«Gli intellettuali? Sono la rovina del nostro cinema»

Francesca Scapinelli

Di cinema, secondo lui, non è bene parlare tanto: si rischia di rovinarlo. Per il regista statunitense David Lynch un film si guarda, si gusta, si apprezza o meno, «ci si entra dentro abbandonandosi alla storia che ci racconta». Ma interpretare, cercare di scovare questo o quel messaggio nascosto, a sua detta non è utile. Non è quindi stato facile, per Antonio Monda e Mario Sesti - curatori della rassegna di Musica per Roma e Studio Universal «Viaggio nel cinema americano», che l’altra sera ha ospitato all'Auditorium Parco della Musica proprio l’affollatissimo incontro con Lynch - indurre il grande cineasta a raccontarsi, parlare di sé e soprattutto delle sue opere, tra cui la serie di successo Twin Peaks e film di culto come The Elephant Man, Velluto blu e il recente Mulholland Drive.
«Si discute eccessivamente di cinema e per me invece l’approccio intellettuale non conta - ha spiegato Lynch davanti a una platea di oltre trecento persone, soprattutto giovani -. Le parole appartengono alla prima fase, la sceneggiatura.
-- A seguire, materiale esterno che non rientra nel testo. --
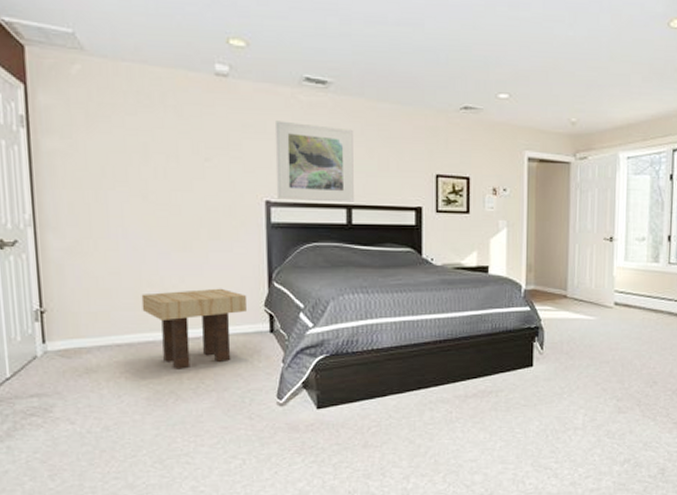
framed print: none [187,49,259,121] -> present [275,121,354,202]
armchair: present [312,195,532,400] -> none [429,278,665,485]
Una volta che un film è finito, perché tornare indietro?»
Ciò che invece conta è l’idea alla base del film, paragonata dal regista a un pesce: «Il punto è acchiapparlo e poi saperlo cucinare bene». «L'idea - aggiunge Lynch - può partire da qualsiasi cosa, è come se fosse già lì e aspettasse solo di essere afferrata». E naturalmente lo spettatore, in base al proprio intuito, potrà scorgere in un film elementi anche diversi rispetto a quelli «cucinati» dal regista.
Quel che poi conta, al di là delle parole, è «la capacità del cinema di metterci di fronte a una storia e a un modo di raccontarla, di farci astrarre e entrare gradualmente in un altro mondo».
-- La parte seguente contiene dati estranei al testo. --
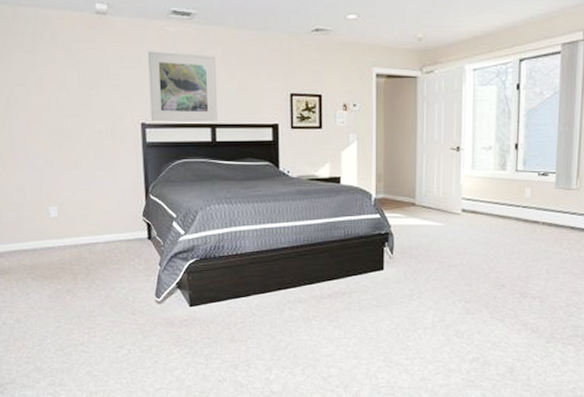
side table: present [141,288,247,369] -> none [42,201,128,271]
«L’esperienza delle luci che si abbassano, delle tende che si aprono e di un mondo che si dischiude e in cui pian piano entriamo, ecco il cinema». Riflessioni che chiariscono come mai Lynch abbia espressamente chiesto che il dvd di Mulholland Drive non prevedesse la ripartizione in capitoli e quindi la possibilità di selezionare le scene. «Altrimenti si perde la magia di quell’esperienza, il fatto di entrare in una storia e viverla - ha chiarito a chi gli domandava il perché della scelta, controcorrente in un mercato in cui non esistono dvd senza «chapters», «extras» e altre opzioni -. È la tristezza del cinema pietrificato e fatto a pezzi».
Sollecitato dalle domande dei conduttori, Lynch ha inoltre ripercorso gli inizi della propria carriera («volevo fare il pittore ma una notte, dipingendo un giardino, realizzai quello che desideravo fare davvero: una pittura in movimento e con il sonoro, che per me è fondamentale») e, tra le altre cose, i rapporti con Dino De Laurentiis, produttore del suo Dune nel 1984 («un uomo di grande energia, da cui si impara molto, ma avevamo idee diverse») e con Mel Brooks, produttore di The Elephant Man nell’80 («un uomo che mi ha sempre sostenuto, al 100%»).
Ancora, l’ammirazione per Federico Fellini («ha creato interi e meravigliosi mondi, che ho amato penetrare») e la passione per il digitale, tecnologia con cui sta girando il nuovo film («anche se non raggiungerà mai la qualità dei 35 mm, il digitale è liberatorio mentre con la pellicola tutto è pesante e ingombrante»).
La serata è proseguita con la proiezione di scene di alcuni film, da Strade perdute a Cuore selvaggio e Una storia vera, inframezzate dal commento dello stesso regista e dagli applausi di una platea sempre più infervorata.

Molte le domande del pubblico, che alla fine hanno avuto la meglio sulla reticenza di Lynch. «Il mio film preferito? Eraserhead, anche se so che non è adatto a tutti i palati!» Ci sarà un sequel di Twin Peaks? «Tutto è possibile».